Due Diligence and Ongoing Monitoring

 View Only
  • 1.  Qualified SOC 2 Report

    This message was posted by a user wishing to remain anonymous
    Posted 24 days ago
    This message was posted by a user wishing to remain anonymous

    We had a Qualified SOC 2 report on a well-known company. 

    Does anyone follow up on the report for the issues?

    Has it led to larger concerns about the company as a whole?



  • 2.  RE: Qualified SOC 2 Report

    Posted 24 days ago

    If I find anything concerning or need further explanation, I attach the SOC report and send it to whoever the contact is for the vendor and ask for more details. I take their response and attach it to the review before marking it acceptable. 




  • 3.  RE: Qualified SOC 2 Report

    Posted 23 days ago

    Hi,

    Qualified SOC opinions should cause you to pause and examine the report and vendor control environment closely.  Involve your IT representative to understand any IT gaps, and closely evaluate the CUECs, to ensure you have the complementary user controls needed.  You may need to add internal controls on your side of the relationship (more work for your company), to ensure you have the proper detective or preventative controls in place, given that there are areas of the vendor's control environment you can't rely on.  

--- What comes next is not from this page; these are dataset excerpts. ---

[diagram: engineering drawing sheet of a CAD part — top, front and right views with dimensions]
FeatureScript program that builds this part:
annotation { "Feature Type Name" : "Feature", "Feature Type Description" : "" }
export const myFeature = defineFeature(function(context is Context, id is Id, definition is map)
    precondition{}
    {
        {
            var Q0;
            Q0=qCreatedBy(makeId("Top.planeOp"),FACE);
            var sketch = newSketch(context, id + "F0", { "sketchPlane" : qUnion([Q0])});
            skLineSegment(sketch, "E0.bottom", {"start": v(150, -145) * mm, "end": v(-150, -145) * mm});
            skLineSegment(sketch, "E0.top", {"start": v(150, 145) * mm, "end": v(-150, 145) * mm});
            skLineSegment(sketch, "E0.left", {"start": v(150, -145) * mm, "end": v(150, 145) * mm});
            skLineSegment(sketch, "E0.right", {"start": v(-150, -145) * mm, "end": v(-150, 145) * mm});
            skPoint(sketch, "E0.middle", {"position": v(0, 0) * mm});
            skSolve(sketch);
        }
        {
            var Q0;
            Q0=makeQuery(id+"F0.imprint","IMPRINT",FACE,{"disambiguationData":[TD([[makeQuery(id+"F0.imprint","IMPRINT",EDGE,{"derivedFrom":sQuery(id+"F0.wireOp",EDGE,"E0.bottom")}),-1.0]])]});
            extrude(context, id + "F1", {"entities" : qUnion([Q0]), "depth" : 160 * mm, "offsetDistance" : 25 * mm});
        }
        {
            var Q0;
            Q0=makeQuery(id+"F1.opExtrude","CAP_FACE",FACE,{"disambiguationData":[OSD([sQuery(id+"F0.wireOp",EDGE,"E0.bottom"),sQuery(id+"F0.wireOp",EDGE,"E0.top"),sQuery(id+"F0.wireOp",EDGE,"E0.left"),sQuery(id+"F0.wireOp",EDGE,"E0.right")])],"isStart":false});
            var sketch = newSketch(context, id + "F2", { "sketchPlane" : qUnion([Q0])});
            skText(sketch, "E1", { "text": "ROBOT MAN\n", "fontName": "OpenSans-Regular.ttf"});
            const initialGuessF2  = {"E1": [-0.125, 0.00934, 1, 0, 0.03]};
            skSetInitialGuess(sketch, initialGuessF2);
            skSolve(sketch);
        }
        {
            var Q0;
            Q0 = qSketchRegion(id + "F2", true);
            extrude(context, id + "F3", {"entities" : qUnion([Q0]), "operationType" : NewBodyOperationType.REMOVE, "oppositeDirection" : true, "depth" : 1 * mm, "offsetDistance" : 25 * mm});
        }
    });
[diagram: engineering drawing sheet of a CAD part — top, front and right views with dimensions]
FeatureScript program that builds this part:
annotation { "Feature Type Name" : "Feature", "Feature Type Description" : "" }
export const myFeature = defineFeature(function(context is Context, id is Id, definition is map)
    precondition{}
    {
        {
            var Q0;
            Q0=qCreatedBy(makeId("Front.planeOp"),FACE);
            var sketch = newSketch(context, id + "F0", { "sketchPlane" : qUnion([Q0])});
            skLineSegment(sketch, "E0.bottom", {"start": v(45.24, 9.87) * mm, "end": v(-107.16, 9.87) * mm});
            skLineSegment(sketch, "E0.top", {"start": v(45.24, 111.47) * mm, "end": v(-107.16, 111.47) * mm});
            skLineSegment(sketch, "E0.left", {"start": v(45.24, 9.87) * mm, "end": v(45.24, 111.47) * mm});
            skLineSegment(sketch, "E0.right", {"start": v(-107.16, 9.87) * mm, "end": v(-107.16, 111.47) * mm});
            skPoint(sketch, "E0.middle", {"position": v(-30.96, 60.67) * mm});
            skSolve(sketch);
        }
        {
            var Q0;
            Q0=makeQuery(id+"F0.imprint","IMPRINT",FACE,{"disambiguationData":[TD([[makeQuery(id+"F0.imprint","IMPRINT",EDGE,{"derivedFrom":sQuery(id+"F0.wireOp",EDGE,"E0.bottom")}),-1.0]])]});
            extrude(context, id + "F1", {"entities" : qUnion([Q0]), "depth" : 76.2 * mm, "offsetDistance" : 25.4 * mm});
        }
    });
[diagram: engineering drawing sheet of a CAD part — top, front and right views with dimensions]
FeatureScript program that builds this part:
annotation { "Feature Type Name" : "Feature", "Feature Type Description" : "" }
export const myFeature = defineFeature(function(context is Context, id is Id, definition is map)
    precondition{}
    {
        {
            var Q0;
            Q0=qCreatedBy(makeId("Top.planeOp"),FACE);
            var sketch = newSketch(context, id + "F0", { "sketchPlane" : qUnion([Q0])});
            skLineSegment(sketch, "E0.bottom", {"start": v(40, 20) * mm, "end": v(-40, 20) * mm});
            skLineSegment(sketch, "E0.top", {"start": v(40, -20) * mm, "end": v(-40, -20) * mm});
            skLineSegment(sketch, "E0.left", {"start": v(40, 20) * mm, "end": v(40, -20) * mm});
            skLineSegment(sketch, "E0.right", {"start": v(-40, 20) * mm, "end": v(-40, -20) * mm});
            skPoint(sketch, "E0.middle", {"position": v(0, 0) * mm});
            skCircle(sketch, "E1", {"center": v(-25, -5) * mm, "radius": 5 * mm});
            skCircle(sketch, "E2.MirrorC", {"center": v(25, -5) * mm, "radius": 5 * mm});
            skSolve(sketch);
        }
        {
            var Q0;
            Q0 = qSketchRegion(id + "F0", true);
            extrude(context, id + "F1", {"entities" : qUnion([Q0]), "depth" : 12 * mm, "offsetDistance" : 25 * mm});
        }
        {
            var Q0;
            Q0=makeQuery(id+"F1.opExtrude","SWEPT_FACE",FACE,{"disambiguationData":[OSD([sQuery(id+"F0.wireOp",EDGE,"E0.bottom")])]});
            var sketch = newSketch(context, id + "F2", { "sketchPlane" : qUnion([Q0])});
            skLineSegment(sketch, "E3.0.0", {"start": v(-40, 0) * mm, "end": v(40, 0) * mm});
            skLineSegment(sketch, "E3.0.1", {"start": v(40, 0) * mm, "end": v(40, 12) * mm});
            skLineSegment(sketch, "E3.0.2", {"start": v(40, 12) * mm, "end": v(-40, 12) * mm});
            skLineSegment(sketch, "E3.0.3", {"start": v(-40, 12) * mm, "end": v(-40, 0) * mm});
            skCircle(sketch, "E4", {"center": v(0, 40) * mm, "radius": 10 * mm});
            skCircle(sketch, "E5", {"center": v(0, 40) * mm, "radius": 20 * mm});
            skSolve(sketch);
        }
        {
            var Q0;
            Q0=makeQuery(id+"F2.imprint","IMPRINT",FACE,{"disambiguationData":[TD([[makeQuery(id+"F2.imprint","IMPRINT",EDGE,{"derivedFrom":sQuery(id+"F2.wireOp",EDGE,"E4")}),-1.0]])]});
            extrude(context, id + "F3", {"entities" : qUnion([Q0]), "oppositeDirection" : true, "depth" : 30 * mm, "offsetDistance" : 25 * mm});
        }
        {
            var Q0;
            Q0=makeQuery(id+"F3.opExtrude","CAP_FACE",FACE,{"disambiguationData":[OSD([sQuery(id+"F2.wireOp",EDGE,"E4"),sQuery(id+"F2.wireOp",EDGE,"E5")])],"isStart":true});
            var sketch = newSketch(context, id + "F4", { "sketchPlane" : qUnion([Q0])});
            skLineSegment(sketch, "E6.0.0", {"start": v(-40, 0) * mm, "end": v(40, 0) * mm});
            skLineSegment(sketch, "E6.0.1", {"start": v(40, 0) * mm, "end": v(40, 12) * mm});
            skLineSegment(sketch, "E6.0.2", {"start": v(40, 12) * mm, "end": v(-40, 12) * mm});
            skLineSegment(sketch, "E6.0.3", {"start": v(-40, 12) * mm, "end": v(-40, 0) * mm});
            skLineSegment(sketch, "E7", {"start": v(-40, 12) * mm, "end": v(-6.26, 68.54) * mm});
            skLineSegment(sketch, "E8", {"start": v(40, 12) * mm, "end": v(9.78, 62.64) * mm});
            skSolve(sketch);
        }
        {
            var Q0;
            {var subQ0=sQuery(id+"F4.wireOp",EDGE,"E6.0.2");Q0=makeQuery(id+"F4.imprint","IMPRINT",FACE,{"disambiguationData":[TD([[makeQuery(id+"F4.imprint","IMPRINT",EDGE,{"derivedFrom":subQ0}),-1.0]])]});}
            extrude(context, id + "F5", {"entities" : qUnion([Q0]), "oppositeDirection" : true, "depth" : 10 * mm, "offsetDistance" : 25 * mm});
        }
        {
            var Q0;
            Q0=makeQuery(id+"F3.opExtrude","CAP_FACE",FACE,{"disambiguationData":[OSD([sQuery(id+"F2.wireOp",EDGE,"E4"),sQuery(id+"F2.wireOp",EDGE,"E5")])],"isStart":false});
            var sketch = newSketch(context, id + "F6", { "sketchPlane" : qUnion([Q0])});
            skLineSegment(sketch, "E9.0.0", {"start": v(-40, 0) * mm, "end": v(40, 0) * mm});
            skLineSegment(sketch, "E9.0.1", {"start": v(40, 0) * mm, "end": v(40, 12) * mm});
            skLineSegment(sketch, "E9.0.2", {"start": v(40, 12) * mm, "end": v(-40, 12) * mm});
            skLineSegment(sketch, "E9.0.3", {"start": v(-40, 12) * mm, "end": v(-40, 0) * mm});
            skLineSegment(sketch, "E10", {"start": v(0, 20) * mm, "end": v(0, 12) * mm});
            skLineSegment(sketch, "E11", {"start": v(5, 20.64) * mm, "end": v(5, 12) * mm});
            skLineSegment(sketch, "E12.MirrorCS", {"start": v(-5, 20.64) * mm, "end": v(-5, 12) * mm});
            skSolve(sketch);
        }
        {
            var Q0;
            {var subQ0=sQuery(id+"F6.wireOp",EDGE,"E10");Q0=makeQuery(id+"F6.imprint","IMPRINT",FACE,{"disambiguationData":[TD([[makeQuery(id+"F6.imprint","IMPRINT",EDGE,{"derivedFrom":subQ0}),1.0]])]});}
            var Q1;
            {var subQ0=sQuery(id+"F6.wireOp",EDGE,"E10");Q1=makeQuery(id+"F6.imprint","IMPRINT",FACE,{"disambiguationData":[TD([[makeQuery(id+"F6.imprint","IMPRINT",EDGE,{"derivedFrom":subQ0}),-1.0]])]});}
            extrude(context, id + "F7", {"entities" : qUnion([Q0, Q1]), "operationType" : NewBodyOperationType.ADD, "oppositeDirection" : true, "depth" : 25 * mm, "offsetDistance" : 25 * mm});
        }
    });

    The SOC report also has a "management response" section, where management responds to the exceptions and remediations being taken.  It is very appropriate for you to a) make sure the vendor owner is aware of the gaps and internal controls (extra work) required to ensure the services can be used as expected, and b) ask the vendor for follow up discussions regarding remediations and reporting to you on how they are going (possibly quarterly, depending on how severe they are), and c) additional contractual wording and protections (work with an attorney for those).

    There are some surprising qualified SOC reports out there!  Good luck!